COMPLETE THE FOLLOWING:
**1)** In the interview below on trade unions and the energy transition, condense the paragraph beginning "Trade unionists in the UK group of TUED" into a short bulleted list that keeps its main facts.
**2)** Write the next part of the interview on trade unions, energy policy and the Labour Party, picking up after its final paragraph.

In the PCS we have an annual forum for our environmental workplace reps, we have an E-network and other ways of communicating. People have access to information. Very few unions are doing that. Probably only PCS has a member of staff with a role like mine, working primarily on energy and environmental issues; certainly there is no equivalent in Unite or the GMB. People do it part-time, as part of jobs with wider policy briefs.
GL. What about energy workers, oil workers for example? Obviously, the movement away from fossil fuels will result in these industries going into decline, and the number of people doing these sort of jobs will fall. But right now the big picture is dominated by capitalist companies and capitalist governments. What can the labour movement say to these workers about the transition? There is no easy answer, is there?
SM. No, there’s no easy answer. First, we have to acknowledge that the process of change is going to be slow. Second, we have to acknowledge the difficulties. We have to face the ideological discussions, and the political processes. This is what blocks us in the trade unions. Politics comes down to power, and in trade unions comes down to power. For example marginalisation of public sector unions in sustainability and energy debates. But what everyone struggles with – and this is global, it’s not unique to us here – is that there is fear. How do we overcome that fear?
GL. Fear of what? Please spell it out.
SM. Fear of change, how we move from the fossil fuel world we are in now to the world we need to get to. The problem is – and that’s what we tried to articulate in the pamphlet – it is about a political transition. You have to look
at the whole system. This is why we get frustrated with some of the big NGOs, who see it as being about green capitalism. Green jobs are fine, but what is a green job? If the workers are still low paid, and still getting screwed, what progress has been made?
We know that the power of fossil fuel companies is enormous. It’s partly having the courage to confront those things, to shift the whole political agenda.
The Labour Party under Jeremy Corbyn
GL. Is there a shift to the left in the unions, as there has been in the Labour party – and has this made any difference to energy policies?
SM. Since 2010, since the financial crisis, we have in some ways seen the trade union movement shift to the right in the sense there hasn’t seen the rise of a more militant trade unionism. The movement has been on the defensive for some years, and now it seems for many union leaders, it’s about, “let’s just scrabble for the last few fragments, few crumbs we can get from the capitalists’ table”, whereas we can actually have a more confrontational and offensive approach.
Alex Nunns’s book, The Candidate, about Corbyn, makes the point that since 2000 the unions have swung to the left. Well, there have been some individual leaders, such as Mark Serwotka and other senior elected officials in PCS, and Bob Crow of the RMT when he was alive, who have pursued a left agenda, but generally speaking, I don’t see a shift to the left in debates such as the one about energy. I don’t see a grasp of the transformations needed, or the possibilities for unions and workers in the energy transition, particularly linked to a social and economic justice agenda.
And what about the last year and a half, since Corbyn became party leader? Labour published an interesting energy policy document last year.
It has made some difference in putting climate change and energy issues on the agenda but they are still supporting nuclear in their manifesto for example. Although coming out against fracking at the election was a big step. It will be interesting to see whether this arises in debates at the 2017 TUC Congress. At the moment discussion is all on “industrial strategy” and has co-opted the space to discuss sustainability or energy policy issues.
GL. What about the Labour Party itself?
SM. Trade unionists in the UK group of TUED met with Alan Whitehead, the shadow energy minister, in the spring. He had said, let’s keep this up and have monthly meetings, which was really encouraging. Then the election was called. People from a number of unions felt we should try to get the energy democracy agenda reflected in the manifesto. We put in a statement to Alan Whitehead, outlining our views, and, although we can’t claim credit for this, much of that was reflected in the manifesto.

DATA SEGMENT:
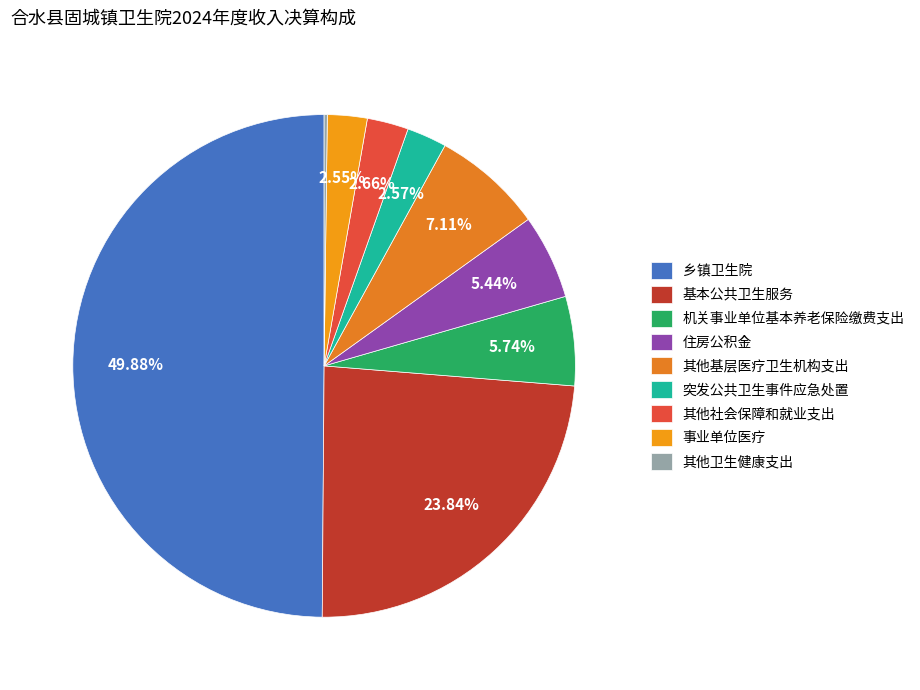

How many segments does this pie chart have?

9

ANSWERS BY ITEM:
**1)**
- In the spring, trade unionists in the UK group of TUED met Alan Whitehead, the shadow energy minister.
- Whitehead proposed monthly meetings, which the group found encouraging, but then the election was called.
- People from several unions wanted the energy democracy agenda reflected in the manifesto, so the group sent Whitehead a statement of its views.
- Much of that statement was reflected in the manifesto, though the group does not claim credit for this.

**2)**
One exciting thing in the Labour Party’s election manifesto are references to democratic control of the energy system. People in the Labour Party are looking at various forms of democratic control. There has been a discussion on co-operatives and other forms, and relevant legal structures such as the Industrial Common Ownership Act of 1976 that promoted an industrial democracy agenda. (Note. On this Act, which provided a legal basis for cooperatives, see this wikipedia article.)
In our pamphlet, we talk about worker-public partnerships – rather than public-public partnership, which has been the subject of a lot of academic debate – and there is a reason that we put it like that. We want to stress that this is about energy democracy, about reframing and revitalising our public services, not just rebuilding them, but doing them differently.
We want to look at the social relations, not to go back to past types of nationalisation, where workers were delivering services, but were still just as alienated from the process as the public, with no processes of democratic control. We want to look at models for example in Barcelona, where they have a different vision, of decision-taking in community assemblies.
GL. What about the Labour election manifesto commitments on public ownership? It refers to “regaining control” electricity distribution networks by changing the licence conditions; supporting “publicly owned, locally accountable energy companies and cooperatives” to compete with the “big six”, and moving the national grid to public ownership “over time”.
SM. The manifesto talks about price caps on energy, does not talk about nationalising the “big six”, although there was some confusion in the media about this. (Note. See an accurate report here.) They are saying, let’s create local energy companies, supported by regional development banks, and let’s develop community energy projects and co-ops.
In terms of public control, the most important thing is to get back the grid – the transmission and distribution. The big six are suppliers, who generate electricity. There is a debate about whether to nationalise generation, but the consensus among those working on energy democracy is that the important thing is the transmission and distribution systems.
GL. Counterposing defence of jobs to combating global warming is a false choice. And, as you have said, approaches to the big issues raised have to be holistic, otherwise they are meaningless. So how do we move the discussion further forward?
SM. We have to articulate the alternative or transition in detail, not generalised statements such as “there’s lots of jobs in renewables”. Take the example of Copeland, where there was a by-election shortly before the general election. It is a constituency in which a large number of jobs are dependent on the nuclear industry. This is a big concern locally. It can’t be
binary: “good energy policies, or jobs”. I understand the reality. If you’re faced with losing your job in a community like that, it’s a huge issue. If you’re faced with losing your job in London, it’s different. It may not be good or like for like work but there’s work you can find. In Copeland, there is not.
In some of these areas, the companies have a powerful hold over people. In Barrow in Furness, for example, BAe Systems not only employs thousands of people, but is also involved in education and housing, and is really integrated into the community. It’s similar to communities in other countries where the extractive industries operate – in mining areas in Latin America, for example.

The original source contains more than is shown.